As the hours passed, a calm settled about him and he began to speak of spiritual experiences. The words that poured from his mouth connected the fragments of conversation that had been hidden in my heart as a child.
I suddenly remembered his visits to our home and the images of he and my father sharing words in a similar light and a kindred manner.
Until my reunion with him I was unaware that he was one of the pioneers that settled the village with my father, and that my father was one of the few who accepted his council and communion.
I had to know the source of my uncles passion and vision; I asked where his spiritual journey began and he told me in a manner like one would describe a well known fact.
"I heard the voice of God."
He described to me the battle that he endured in the Pacific, and of the moment when a string of words, that would reshape his mind and his heart, resonated in his soul; in a tick of seemingly frozen time that fastened his feet to the wooden deck of a man made ship and locked his eyes on a man driven bomb one hundred feet above his head, he heard, "I will save this ship because of you."

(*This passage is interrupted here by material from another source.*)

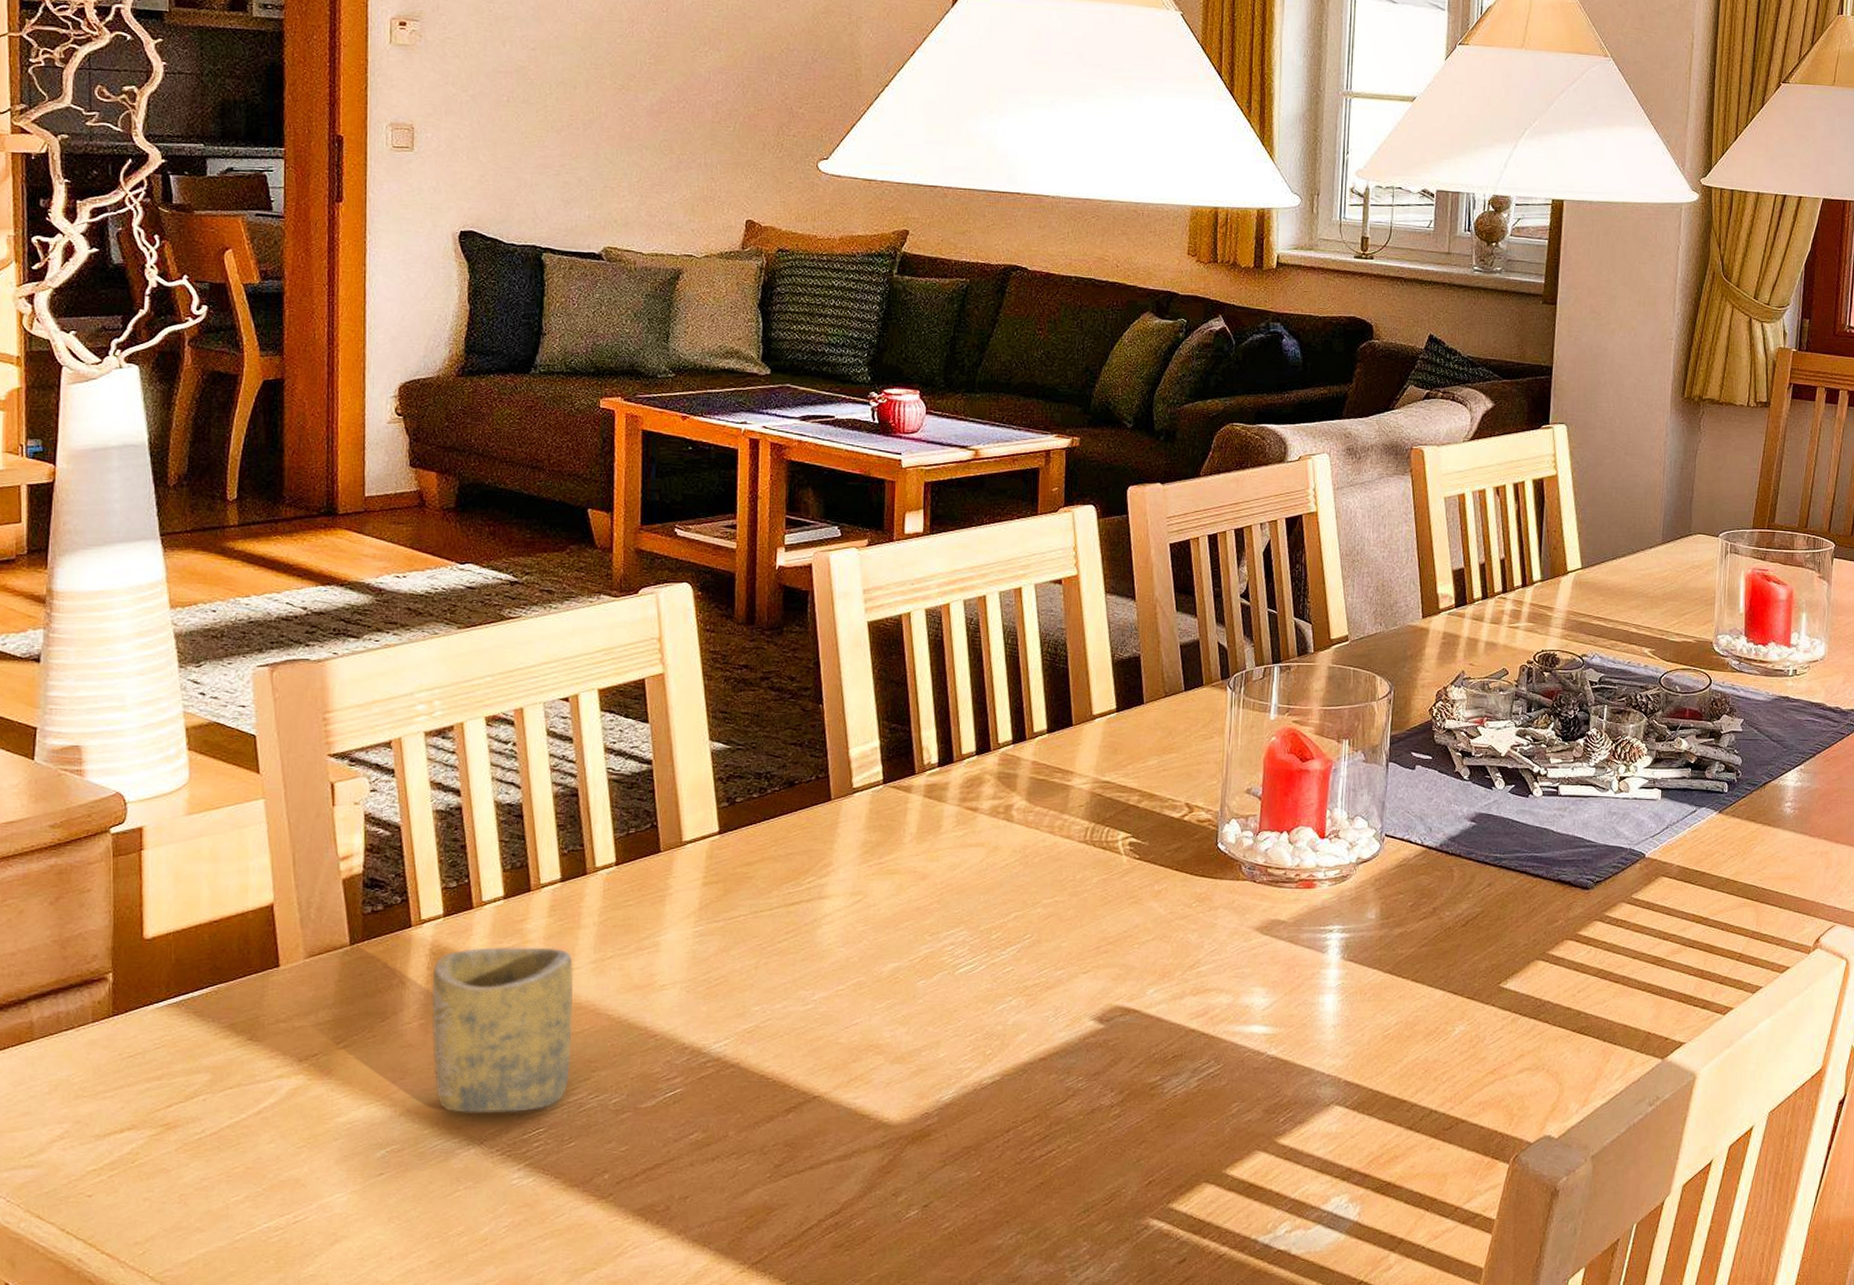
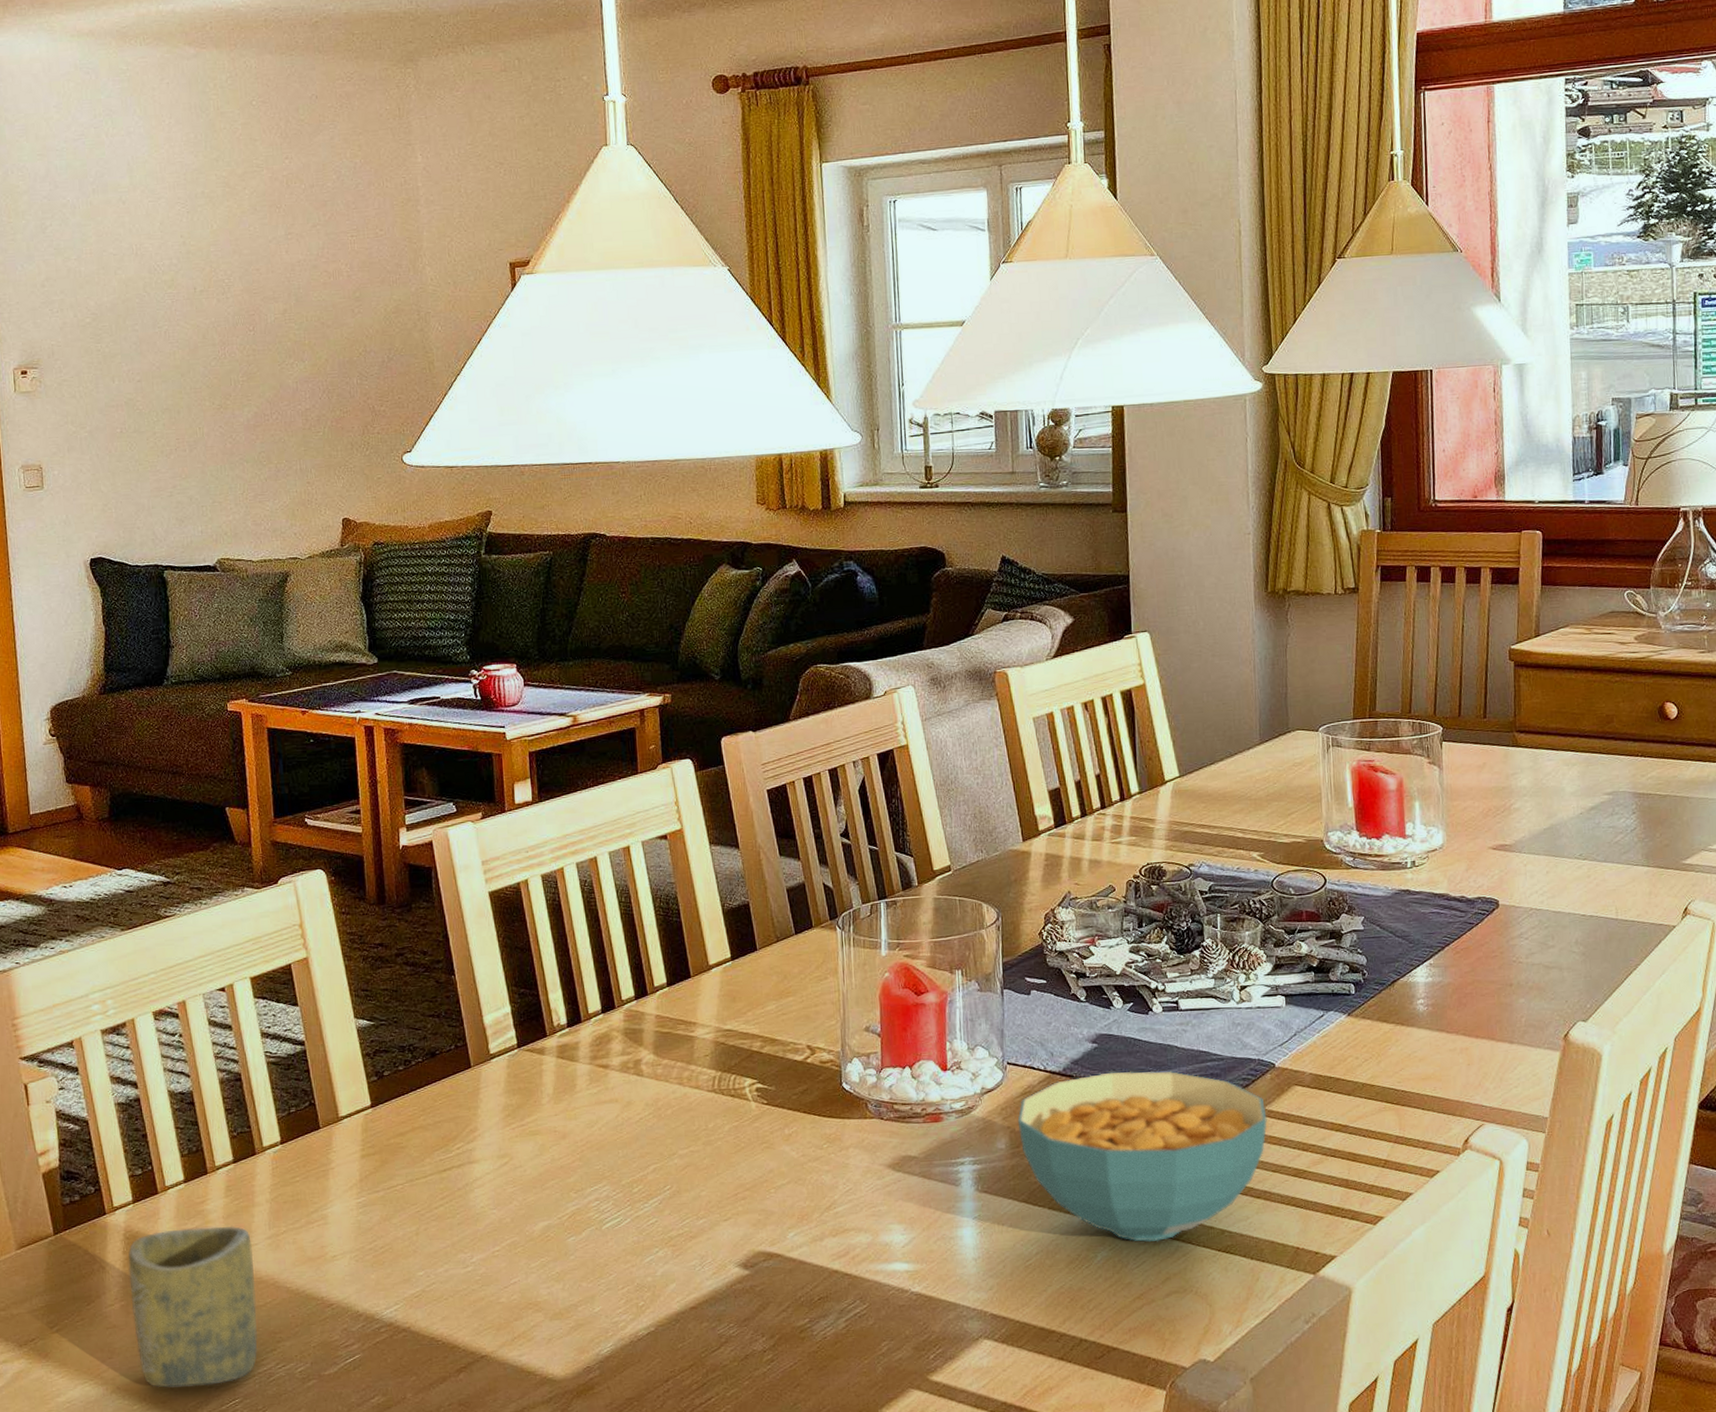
cereal bowl: none [1390,851,1632,1020] -> present [1017,1070,1268,1242]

Did Carl hear the voice of God?
There are countless stories of men, under horror and great duress, experiencing unexplainable events; they report, with great feeling, that they would not believe what transpired unless they had been there themselves.
They understand that common sense and psychological theories will negate their irrational, absurd, and unbelievable attests; they hammer and chip-away at the occurrence, hoping to sculpt and shape the phenomenon into something smaller and manageable, and in the process, degrade themselves prostituting the purity of the action.
Carl and his ship were saved; they survived, battered and scarred, and managed to transfer many other wounded, dead, foundering souls and vessels to safe harbors.
I believe that Carl experienced something extraordinary during an unbelievable moment that triggered the expanding of his consciousness, leaving him void of doubt.
Nearing the end of this life he is collected; an aggregation of history, experience, and thought, still searching for traces of a Voice that only a few will truly hear.
I am fortunate to have reconnected with him and I find him much less threatening, having spent some time walking in his boots.